State Senate Votes to Ban AP U.S. History, Claims the Courses are “Biased”
Advanced Placement (AP) classes enable high school students to take college level courses and receive college credit. They are administered by the College Board, a nonprofit that also administers the SAT tests.
The College Board’s framework for teaching APUSH has been undermined by changes that amount to a “shift toward a leftward ideology… made obvious by a growing focus on group identities, such as ‘the formation of gender, class, racial and ethnic loyalties,’ at the expense of such unifying concepts as American Exceptionalism,” State Sen. William Ligon (R-Brunswick) states on his website.
The current framework, which guides teachers in planning their own curriculum to prepare students for the APUSH test, is not entirely new.
The College Board set out to redesign the framework beginning in 2006, prompted by feedback from educators who wanted to see more of an emphasis on critical thinking and less on rote memorization.
The new framework was released in 2012, and a survey conducted by the College Board indicated that eighty-five percent of APUSH teachers nationwide supported the changes.
So why is the framework now under attack?
It seems to be the latest secessionist trend in right-wing education policy, taking the place of last year’s anti-Common Core legislation that turned out to be wildly unpopular amongst constituents.
State Sen. Ligon introduced what turned out to be a doomed anti-Common Core bill last year, along with legislators in several states who are now on the ban-APUSH bandwagon.
Brant Frost, a Tea Partier from Coweta County, interviewed Sen. Ligon along with State Sen. Fran Millar (R-Dunwoody), who chairs the Senate Higher Education Committee, and posted the video online in January 2015.
In the interview, the Senators talk at length about their opposition to the APUSH framework. Between the two, Millar is by far the most quotable.
“Many of the questions [on the APUSH test] relate to what I call social justice issues. And there certainly is a place for social justice. But the foundations of American history, things like Manifest Destiny, the role of Capitalism, et cetera, there seems to be no emphasis at all when you read through the examination,” Millar said.
He went on to complain about how the framework makes room for the perspectives of indigenous people, poor people, and women, lamenting how different this is from the history courses he had in college decades ago.
“Did we always treat the Indians fairly? No we didn’t treat them fairly. But again, in the context of history, that wasn’t the overriding thing, it was the westward expansion, that was what it was about.”
On women’s liberation: “There’s been a differentiation between women and men since the Old Testament. And have we made a lot of progress? Yeah certainly. I’ve got two daughters and a wife, trust me, we’ve made a lot of progress.”
When it comes to poor people, Millar is disturbed by images included in the APUSH test booklet that show 19th-century immigrants living in squalid tenement housing
“If you look at the pictures they show in there…it’s all negative-type things. People living in poverty or this that and the other, versus, you know, the construction of the Golden Gate Bridge. That was pretty spectacular.”
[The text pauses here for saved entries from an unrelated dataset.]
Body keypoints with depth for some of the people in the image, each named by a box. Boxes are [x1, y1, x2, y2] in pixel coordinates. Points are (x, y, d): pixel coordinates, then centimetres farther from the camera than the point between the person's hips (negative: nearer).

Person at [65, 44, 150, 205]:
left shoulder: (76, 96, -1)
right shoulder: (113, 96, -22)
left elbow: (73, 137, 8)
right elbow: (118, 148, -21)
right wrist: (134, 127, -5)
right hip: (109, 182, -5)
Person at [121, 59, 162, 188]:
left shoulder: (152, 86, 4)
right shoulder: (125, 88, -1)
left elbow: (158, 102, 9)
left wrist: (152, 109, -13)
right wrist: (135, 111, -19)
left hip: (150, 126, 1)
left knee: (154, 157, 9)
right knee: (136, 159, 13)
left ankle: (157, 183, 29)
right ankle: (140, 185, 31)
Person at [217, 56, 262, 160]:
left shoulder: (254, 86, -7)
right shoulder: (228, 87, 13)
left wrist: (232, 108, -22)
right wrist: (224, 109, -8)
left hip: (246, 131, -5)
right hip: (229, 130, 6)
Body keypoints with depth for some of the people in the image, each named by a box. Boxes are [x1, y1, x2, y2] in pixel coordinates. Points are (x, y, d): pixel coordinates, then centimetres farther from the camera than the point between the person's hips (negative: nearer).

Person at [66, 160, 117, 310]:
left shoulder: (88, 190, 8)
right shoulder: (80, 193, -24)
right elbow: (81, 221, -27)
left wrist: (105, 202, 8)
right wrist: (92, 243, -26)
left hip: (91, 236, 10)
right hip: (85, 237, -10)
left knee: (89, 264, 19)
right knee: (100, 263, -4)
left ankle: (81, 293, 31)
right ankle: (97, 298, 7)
The test question that accompanies this image is what rankles Ligon.
According to his reading, the test asks: Advocates for individuals such as those shown in the image would have most likely agreed with which of the following perspectives?
“The wrong answer is that capitalism free of government regulation would improve social conditions,” Ligon says, referring to the answer provided by the testing materials.
“So it’s giving a negative connotation to free enterprise and the understanding that people can come in, learn new skills, learn the language and better themselves.”
He bemoans the correct answer, “that government should act to eliminate the worst abuses of the industrial society.”
Off all the items these lawmakers find fault with, Millar sums up their overarching concern thusly:
“The bias I see in how they view national concepts is not how I view national concepts.”
In other words, his perspective is standard and anything else is “biased.”
SR 80 is non-binding. It essentially pressures the State School Superintendent to pressure the College Board to return to its old framework.
If the College Board does not comply [which it won’t], the Resolution instructs the Superintendent to revoke funding for APUSH courses in Georgia and redirect them to state-created alternatives.
This sequence of events is unlikely to manifest, even though Superintendent Richard Woods issued a statement in January 2015 supporting the resolution.
“I fully support SR 80’s move to ensure that Georgia’s students are being taught using the very best history standards possible. Any opportunity for our academic or our nation’s historical integrity to be eroded must not be allowed,” Woods said in a press release.
But it is hard to imagine teachers and parents sitting idly by if the Superintendent actually made a concrete move to opt out of APUSH.
“The impact would be most felt on students and their opportunity to pursue college-level course work though the AP program while still in high school,” Zachary Goldberg, a College Board spokesperson, told APN.
Better Georgia sent out a petition opposing the resolution. Meanwhile, a trending change.org petition opposes HB 1380 in Oklahoma, a similar legislative proposal to Georgia’s SR 80. It has over 2,100 signatures.